BEGIN

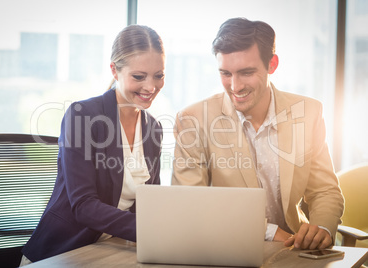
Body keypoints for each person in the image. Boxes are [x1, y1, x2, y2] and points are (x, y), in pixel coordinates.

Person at [172, 17, 344, 250]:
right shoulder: (193, 120)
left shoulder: (308, 113)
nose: (235, 86)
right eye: (225, 73)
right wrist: (271, 232)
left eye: (246, 72)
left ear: (272, 64)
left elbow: (324, 190)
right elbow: (190, 203)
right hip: (226, 248)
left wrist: (321, 228)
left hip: (296, 249)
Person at [20, 24, 165, 264]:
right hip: (63, 252)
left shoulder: (153, 128)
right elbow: (84, 205)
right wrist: (149, 229)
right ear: (115, 71)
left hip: (116, 247)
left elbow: (150, 200)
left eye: (158, 76)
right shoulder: (83, 116)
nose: (151, 87)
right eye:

END

- _What the task asks_
Exact copies of the lines from the one holding "right ear: (115, 71)" through the last line above, and only those, make up the answer.

- _Answer to the problem_
right ear: (115, 71)
left hip: (116, 247)
left elbow: (150, 200)
left eye: (158, 76)
right shoulder: (83, 116)
nose: (151, 87)
right eye:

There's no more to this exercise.